• WHAT TO WORK ON:
Set out the lines of the material below as a numbered list, leaving out any blank lines. Begin at the line that has "name author: E.B. Alexeev" and stop after the line that has "catalogue / barcode: US 2350321".

• SUPPLIED RECORDS:
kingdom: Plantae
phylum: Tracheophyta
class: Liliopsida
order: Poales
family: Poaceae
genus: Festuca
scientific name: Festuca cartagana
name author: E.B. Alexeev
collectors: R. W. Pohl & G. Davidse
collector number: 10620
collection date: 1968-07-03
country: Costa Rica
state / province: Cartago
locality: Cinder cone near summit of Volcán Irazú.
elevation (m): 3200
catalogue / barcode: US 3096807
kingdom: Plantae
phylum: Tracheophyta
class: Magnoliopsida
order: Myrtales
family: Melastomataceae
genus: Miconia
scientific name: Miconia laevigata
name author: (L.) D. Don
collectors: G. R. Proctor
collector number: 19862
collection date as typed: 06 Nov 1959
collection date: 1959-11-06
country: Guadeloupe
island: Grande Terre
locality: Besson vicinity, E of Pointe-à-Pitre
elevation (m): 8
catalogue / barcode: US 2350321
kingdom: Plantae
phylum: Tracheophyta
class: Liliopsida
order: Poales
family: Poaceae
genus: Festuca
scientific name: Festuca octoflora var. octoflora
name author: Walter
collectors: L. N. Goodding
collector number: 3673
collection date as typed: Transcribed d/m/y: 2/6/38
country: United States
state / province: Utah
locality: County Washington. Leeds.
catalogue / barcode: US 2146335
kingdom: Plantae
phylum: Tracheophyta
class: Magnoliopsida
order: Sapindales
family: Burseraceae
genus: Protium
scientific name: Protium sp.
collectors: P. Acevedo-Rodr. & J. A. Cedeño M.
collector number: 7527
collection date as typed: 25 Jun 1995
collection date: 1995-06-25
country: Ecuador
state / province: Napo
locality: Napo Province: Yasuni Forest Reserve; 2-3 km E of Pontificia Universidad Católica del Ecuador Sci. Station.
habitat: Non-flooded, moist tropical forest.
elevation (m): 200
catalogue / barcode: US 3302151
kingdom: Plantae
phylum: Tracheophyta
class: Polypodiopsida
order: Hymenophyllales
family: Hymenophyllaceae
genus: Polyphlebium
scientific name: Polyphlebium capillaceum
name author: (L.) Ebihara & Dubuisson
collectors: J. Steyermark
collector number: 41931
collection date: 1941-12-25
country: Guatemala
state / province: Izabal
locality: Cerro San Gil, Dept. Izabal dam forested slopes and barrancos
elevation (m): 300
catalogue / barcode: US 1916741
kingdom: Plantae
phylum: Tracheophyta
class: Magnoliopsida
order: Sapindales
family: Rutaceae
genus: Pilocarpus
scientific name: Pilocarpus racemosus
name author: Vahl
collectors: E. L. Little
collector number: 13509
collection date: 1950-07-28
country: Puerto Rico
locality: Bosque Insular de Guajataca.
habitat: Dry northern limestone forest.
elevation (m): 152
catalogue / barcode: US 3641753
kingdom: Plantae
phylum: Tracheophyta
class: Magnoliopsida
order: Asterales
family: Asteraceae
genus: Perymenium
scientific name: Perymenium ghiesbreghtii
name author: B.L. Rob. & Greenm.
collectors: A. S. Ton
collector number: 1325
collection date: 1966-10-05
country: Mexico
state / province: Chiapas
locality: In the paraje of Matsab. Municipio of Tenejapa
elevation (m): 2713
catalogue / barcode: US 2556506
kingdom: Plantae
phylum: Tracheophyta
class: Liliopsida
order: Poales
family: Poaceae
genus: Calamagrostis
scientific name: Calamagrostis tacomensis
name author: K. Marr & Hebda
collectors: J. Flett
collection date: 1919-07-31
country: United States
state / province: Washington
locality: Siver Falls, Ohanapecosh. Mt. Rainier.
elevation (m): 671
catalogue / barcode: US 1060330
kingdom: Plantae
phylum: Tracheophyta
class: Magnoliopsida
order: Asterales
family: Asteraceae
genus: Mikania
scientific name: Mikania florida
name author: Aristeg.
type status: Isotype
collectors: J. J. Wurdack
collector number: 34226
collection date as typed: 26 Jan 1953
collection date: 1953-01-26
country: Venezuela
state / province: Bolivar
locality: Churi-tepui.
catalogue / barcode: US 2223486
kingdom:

• RESPONSE:
1. name author: E.B. Alexeev
2. collectors: R. W. Pohl & G. Davidse
3. collector number: 10620
4. collection date: 1968-07-03
5. country: Costa Rica
6. state / province: Cartago
7. locality: Cinder cone near summit of Volcán Irazú.
8. elevation (m): 3200
9. catalogue / barcode: US 3096807
10. kingdom: Plantae
11. phylum: Tracheophyta
12. class: Magnoliopsida
13. order: Myrtales
14. family: Melastomataceae
15. genus: Miconia
16. scientific name: Miconia laevigata
17. name author: (L.) D. Don
18. collectors: G. R. Proctor
19. collector number: 19862
20. collection date as typed: 06 Nov 1959
21. collection date: 1959-11-06
22. country: Guadeloupe
23. island: Grande Terre
24. locality: Besson vicinity, E of Pointe-à-Pitre
25. elevation (m): 8
26. catalogue / barcode: US 2350321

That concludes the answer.